Former Chief of Defence Staff, Lieutenant General Lang Tonbomg Tamba was also marked for death by Yahya Jammeh but the assigned killers refused to execute the mission. Instead, on the very night of the planned execution, while the killers were on the way from Kanilai, he was informed by Lieutenant Micheal Jatta about their mission to have him killed on the orders of Jammeh.
In a chat with the Trumpet, former CDS Tamba confirmed the story and said he refused to leave the country. He said he was prepared to die as he did not do any wrong to Jammeh. Though, he was cautious of his movements, but he refused to leave the country as advice by his would-be killers.
Two prominent Gambians, who manned key positions in the previous government but preferred to be anonymous, confirmed to the Trumpet that they were saved by the Junglers. A former Minister said he was smuggled out of the country by the Junglers; albeit, he refused to mention the name of the said jungler. He was driven via Southern Senegal to safety where he found his way to Guinea Bissau.
A former Director General, who also fled the country, narrated that he was alerted by the junglers. He was told that he was going to be killed and that the assassins’ mission was on the last stage to be executed.

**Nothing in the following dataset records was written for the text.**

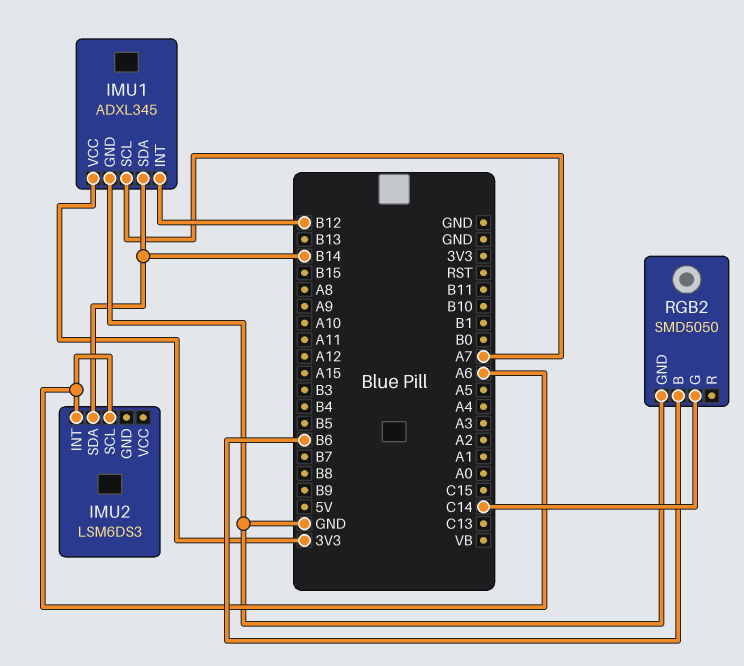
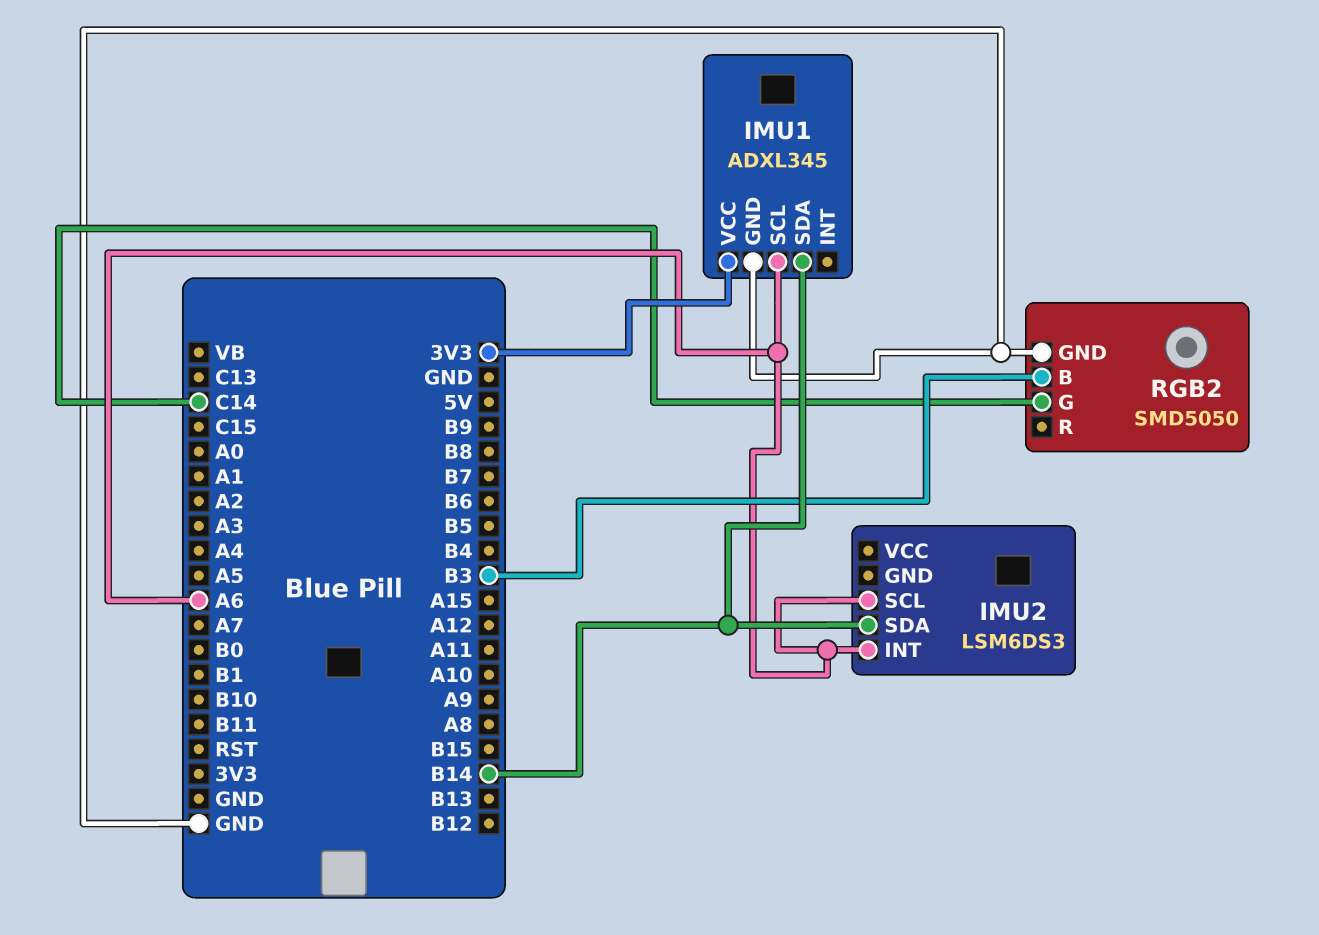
IMU1 pin INT: B12 -> none
IMU1 pin SCL: A7 -> A6
RGB2 pin B: B6 -> B3

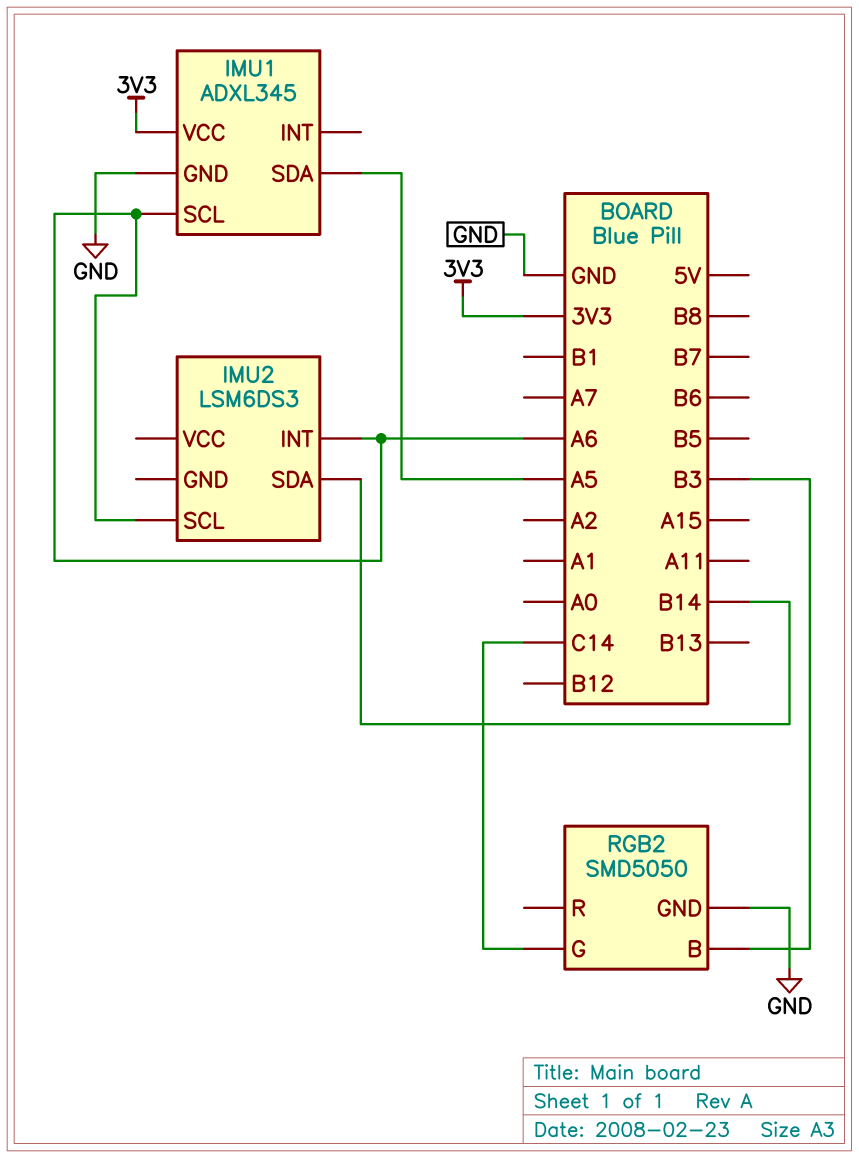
IMU1 pin SDA: B14 -> A5

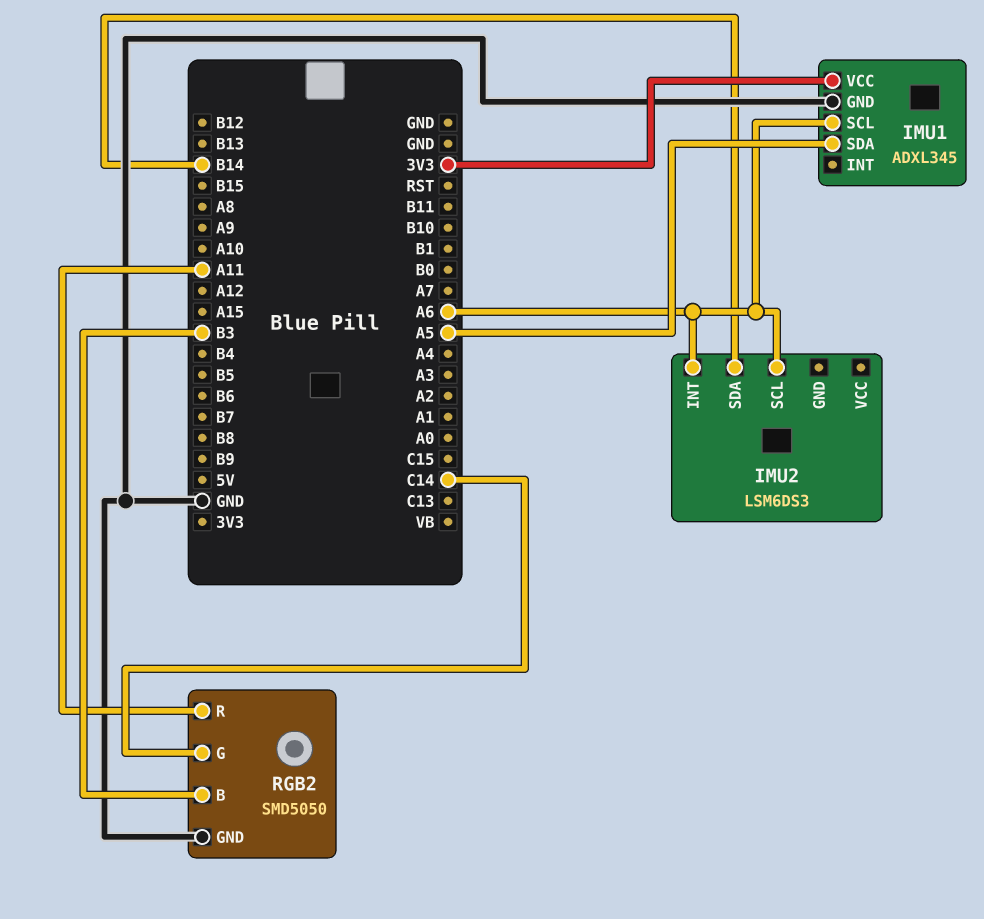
RGB2 pin R: none -> A11

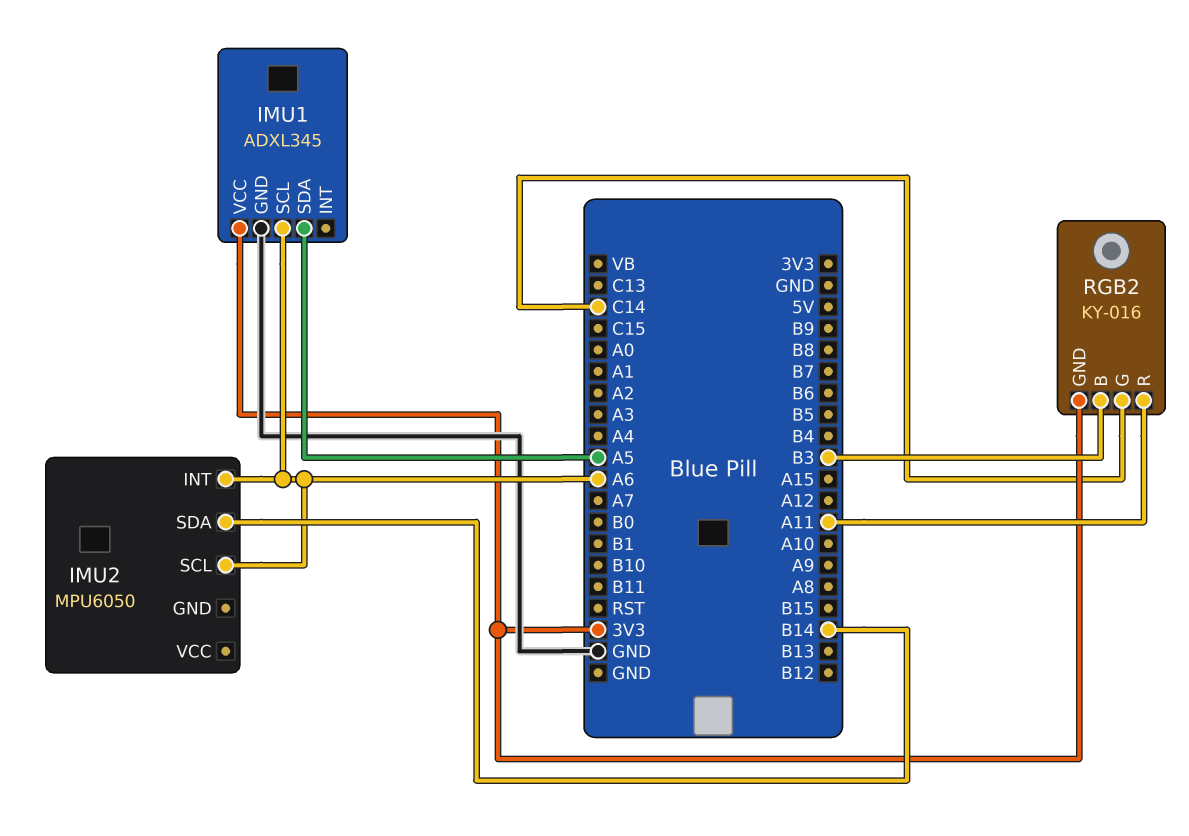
IMU2: LSM6DS3 -> MPU6050
RGB2: SMD5050 -> KY-016
RGB2 pin GND: GND -> 3V3

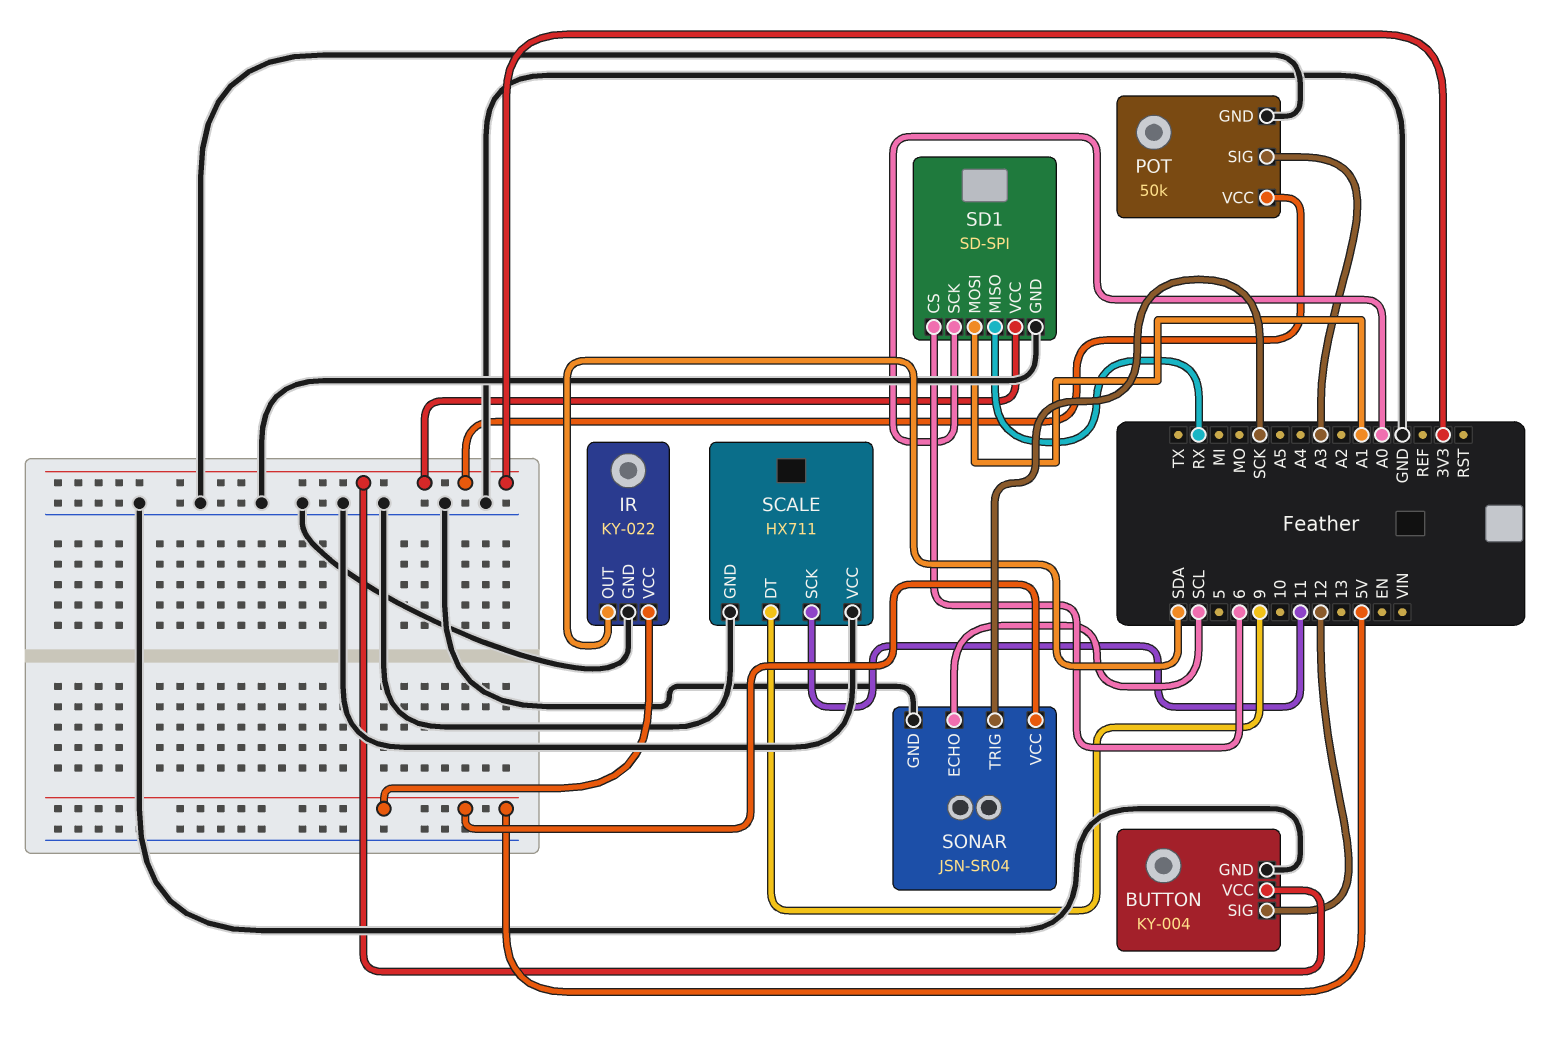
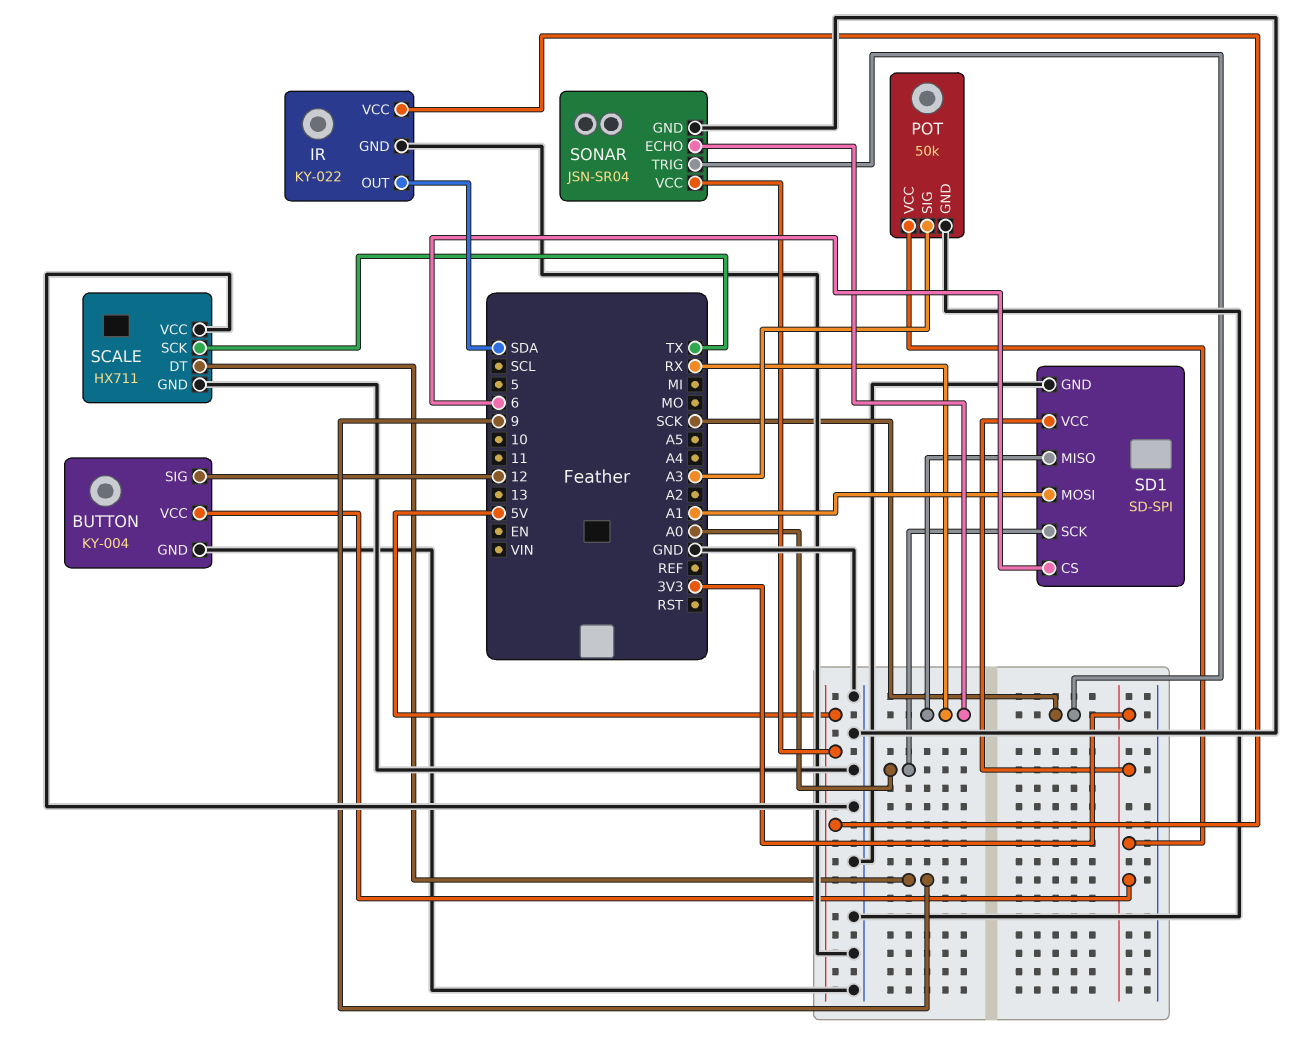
SCALE pin SCK: 11 -> TX
SONAR pin ECHO: SCL -> RX

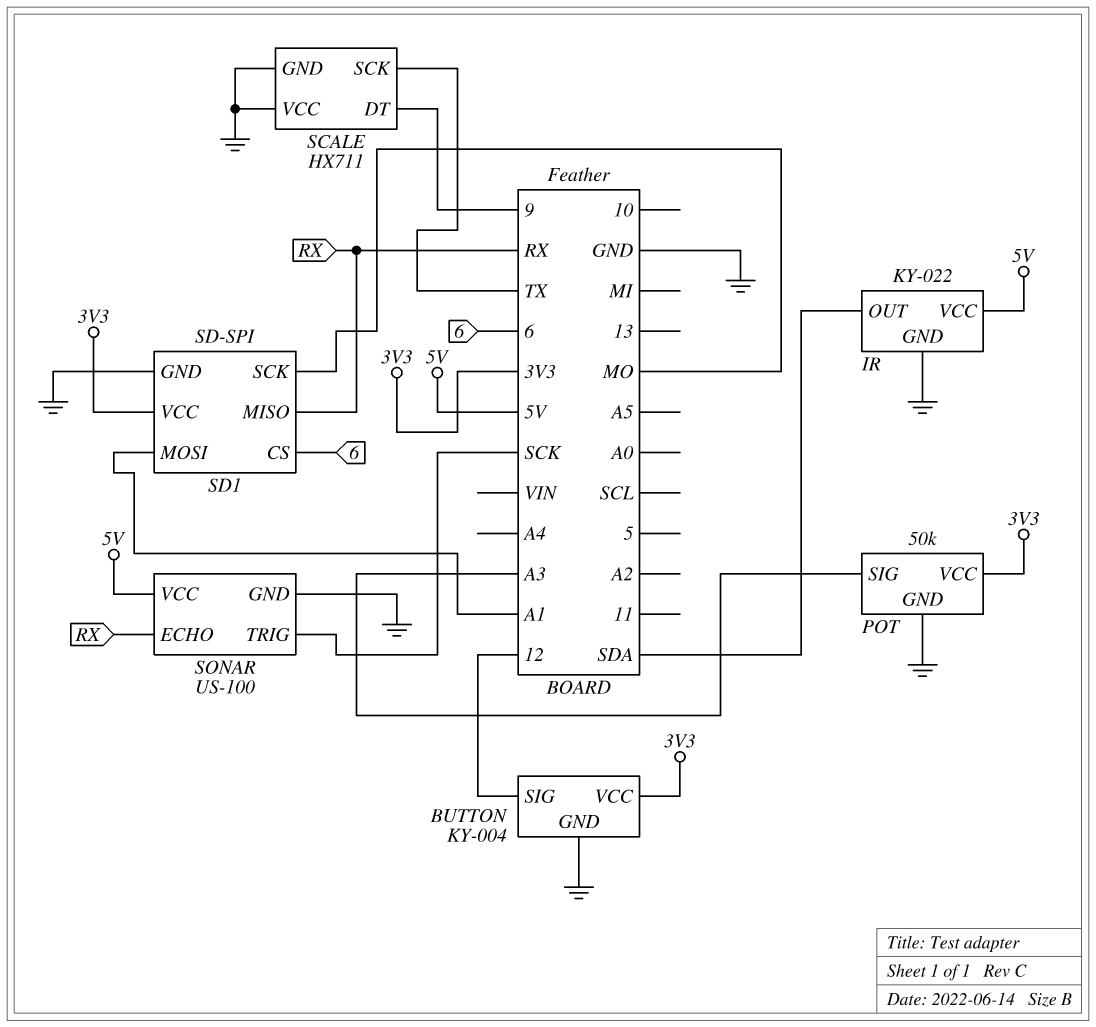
SD1 pin SCK: A0 -> MO
SONAR: JSN-SR04 -> US-100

He then left the country and he’s still in exile.
A female ex-soldier, who is currently living in Europe, also confirmed to the Trumpet how she was saved by the assassin team of Yahya Jammeh, after she was ‘marked for death’ for reason best known to Jammeh. She was a Sate Guard soldier who refused to do certain errands for Jammeh which was out her work as a soldier.
In 2016, a man who identified himself as Max Jallow a soldier, in an interview with one of the online radios said he was saved by Major Sanna Manjang. According to him, Manjang alerted him about the mission of his team to liquidate him as he was suspected to be an informant for one of the Gambian online news outlets. He managed to escape to safety.
Ex- Major Alieu Sowe, a ‘classmate’ of Major Sana Manjang in the Army, revealed that Manjang had always advised him to be on alert in case their killer team was coming for him. Major Sowe was very close to Jammeh, but was a victim on two occasions as he was detained for months without charge. Manjang told me ‘any day I called you with a private number and said class, hmm hmmm hmmmm, know that we are coming for you’.
Major Sowe was dismissed from the Army by the Barrow government without any justification.
According to another sources, the late Major Kalifa Bajinka was also saved by the junglers back in 2006 in the aftermath of the 21 March, coup plot hatched by then CDS late Colonel Ndure Cham. Bajinka was able to escape from his captors; he went to Senegal before eventually settling in United Sates where he lived until his untimely demise sometime in mid May 2017. However, Trumpet is yet to verify that information.